3. Data is presented graphically, clearly and directly to the public, providing a more intuitive understanding of electricity usage and any potential problems.

4. It can monitor the electrical conditions of the entire monitored area in real time, achieving true "transparency" in electrical fire safety.

5. It can promptly issue an alarm if any data changes that could cause an accident are detected.
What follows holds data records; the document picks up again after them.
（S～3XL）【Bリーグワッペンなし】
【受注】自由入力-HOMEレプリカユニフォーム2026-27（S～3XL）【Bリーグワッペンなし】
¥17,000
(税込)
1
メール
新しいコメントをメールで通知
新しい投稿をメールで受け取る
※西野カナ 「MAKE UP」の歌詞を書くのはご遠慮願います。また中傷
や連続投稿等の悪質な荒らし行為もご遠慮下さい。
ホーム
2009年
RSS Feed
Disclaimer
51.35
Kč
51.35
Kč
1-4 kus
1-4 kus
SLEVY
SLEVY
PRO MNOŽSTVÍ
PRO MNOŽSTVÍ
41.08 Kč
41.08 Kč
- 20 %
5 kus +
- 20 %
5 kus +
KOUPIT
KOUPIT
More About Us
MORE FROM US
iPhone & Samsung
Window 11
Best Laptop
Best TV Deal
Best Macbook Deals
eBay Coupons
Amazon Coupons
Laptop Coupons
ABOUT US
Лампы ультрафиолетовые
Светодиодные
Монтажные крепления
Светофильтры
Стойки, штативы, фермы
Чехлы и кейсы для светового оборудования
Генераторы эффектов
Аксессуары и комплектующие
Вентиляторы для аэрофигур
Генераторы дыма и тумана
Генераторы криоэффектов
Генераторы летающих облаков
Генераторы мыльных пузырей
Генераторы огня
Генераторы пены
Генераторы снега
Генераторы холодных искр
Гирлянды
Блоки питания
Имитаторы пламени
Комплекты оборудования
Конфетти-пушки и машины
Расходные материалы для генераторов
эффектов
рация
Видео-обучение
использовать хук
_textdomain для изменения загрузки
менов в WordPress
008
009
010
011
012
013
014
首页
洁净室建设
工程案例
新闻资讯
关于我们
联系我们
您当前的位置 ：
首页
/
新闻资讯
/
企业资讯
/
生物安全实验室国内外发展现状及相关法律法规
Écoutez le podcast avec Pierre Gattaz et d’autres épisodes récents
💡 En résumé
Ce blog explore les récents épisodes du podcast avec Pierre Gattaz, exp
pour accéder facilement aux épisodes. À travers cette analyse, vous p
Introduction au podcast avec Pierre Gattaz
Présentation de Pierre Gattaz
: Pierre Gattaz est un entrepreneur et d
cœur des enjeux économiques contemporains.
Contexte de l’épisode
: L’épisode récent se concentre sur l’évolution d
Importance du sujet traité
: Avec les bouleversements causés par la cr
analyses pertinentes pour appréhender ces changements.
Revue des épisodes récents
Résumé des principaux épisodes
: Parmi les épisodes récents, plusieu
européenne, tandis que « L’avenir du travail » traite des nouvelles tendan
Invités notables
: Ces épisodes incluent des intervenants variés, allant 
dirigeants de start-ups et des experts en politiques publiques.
6. An automatic alarm mechanism is activated upon detecting line abnormalities, simultaneously pinpointing the location of the incident, providing convenience for fire departments and enabling rapid identification and timely handling of potential hazards;

7. Real-time management is achieved through monitoring system software deployed on a cloud platform. The platform's open construction and operation sub-centers enhance operational quality;

8. Communication equipment and links enabling data exchange between on-site intelligent terminal devices and the cloud platform host offer multiple communication methods, reducing costs;

9. Various intelligent terminal devices installed on-site enable the collection, monitoring, and communication of on-site electrical safety data;

10. Effectively addresses challenges such as aging electrical wiring in electricity users, lack of professional electricians in small and micro enterprises, the inability to visually and systematically identify electrical hazards in real time, and difficulties in inspecting hidden works;

11. Through a comprehensive "enterprise-region" regulatory model, a scientifically sound and comprehensive intelligent electrical safety hazard monitoring and service system is formed, with source control, IoT devices as carriers, and big data support.